Политические эмоции. Почему любовь важна для справедливости - Марта Нуссбаум
Концепция развития, представленная во второй части, ясно показывает, что уважение – это не та публичная эмоция, которая требуется хорошим обществам, или, по крайней мере, не единственная. Само по себе уважение холодно и инертно, его недостаточно для преодоления дурных склонностей, которые заставляют людей порабощать друг друга. Отвращение отказывает группам людей в базовом человеческом достоинстве, изображая их вместо этого как животных. Следовательно, уважение, основанное на идее человеческого достоинства, не сможет равным образом охватить всех граждан, если оно не будет подкреплено творческим участием в жизни друг друга и внутренним пониманием их полной и равной человечности. Однако образное сочувствие может быть использовано и садистами. Тип творческого взаимодействия, в котором нуждается общество, как говорилось во второй части, питается любовью. Получается, что любовь важна для справедливости – особенно когда полная справедливость еще не достигнута, но к ней стремятся (как во всех существующих нациях), хотя она важна даже в обществах, достигших справедливости (если бы такие существовали).
Но если мы согласимся с тем, что любовь имеет значение для справедливости, у нас все еще нет объяснения того, насколько она важна и как достойное общество, совместимое с либеральной свободой, может быть организовано таким образом, чтобы граждане испытывали эмоциональные переживания такого рода, как описывает теория. Поэтому в третьей части мы обратились к истории, хотя и с дополнительными теоретическими аргументами, показав, как эта идеальная теория может быть и была воплощена в реальность. Благодаря детальному размышлению о воспитании патриотизма, проведении общественных комических и трагических празднеств, а также целому ряду публичных стратегий для подавления пагубных эмоций мы увидели множество различных способов решения наших проблем и насколько эти способы могут быть эффективными для развития эмоционального опыта в контексте, для которого при этом важна свобода.

▶ **Фрагмент данных**
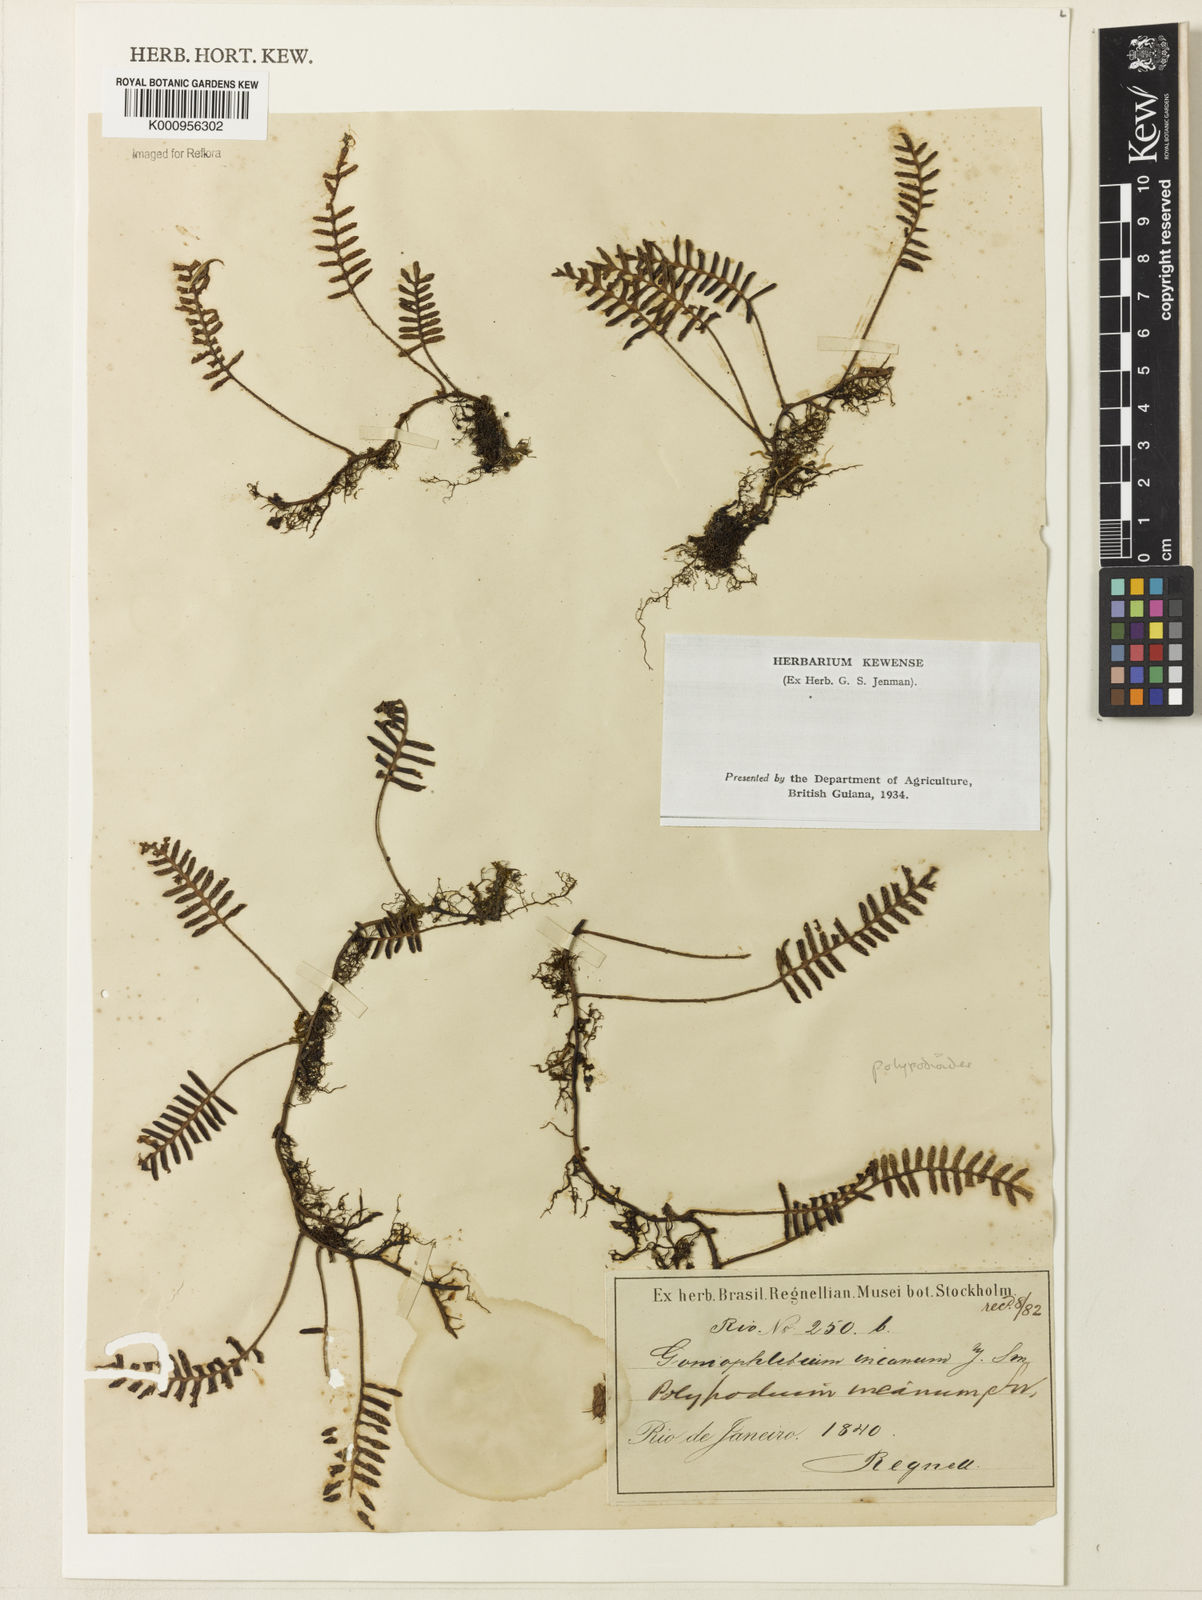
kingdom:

▶ **Задание**
Выведите без изменений отрывок текста о политических эмоциях между словами «Но если мы согласимся» и «этом важна свобода.» включительно. Данные здесь никакой роли не играют.

▶ **Готовый ответ**
Но если мы согласимся с тем, что любовь имеет значение для справедливости, у нас все еще нет объяснения того, насколько она важна и как достойное общество, совместимое с либеральной свободой, может быть организовано таким образом, чтобы граждане испытывали эмоциональные переживания такого рода, как описывает теория. Поэтому в третьей части мы обратились к истории, хотя и с дополнительными теоретическими аргументами, показав, как эта идеальная теория может быть и была воплощена в реальность. Благодаря детальному размышлению о воспитании патриотизма, проведении общественных комических и трагических празднеств, а также целому ряду публичных стратегий для подавления пагубных эмоций мы увидели множество различных способов решения наших проблем и насколько эти способы могут быть эффективными для развития эмоционального опыта в контексте, для которого при этом важна свобода.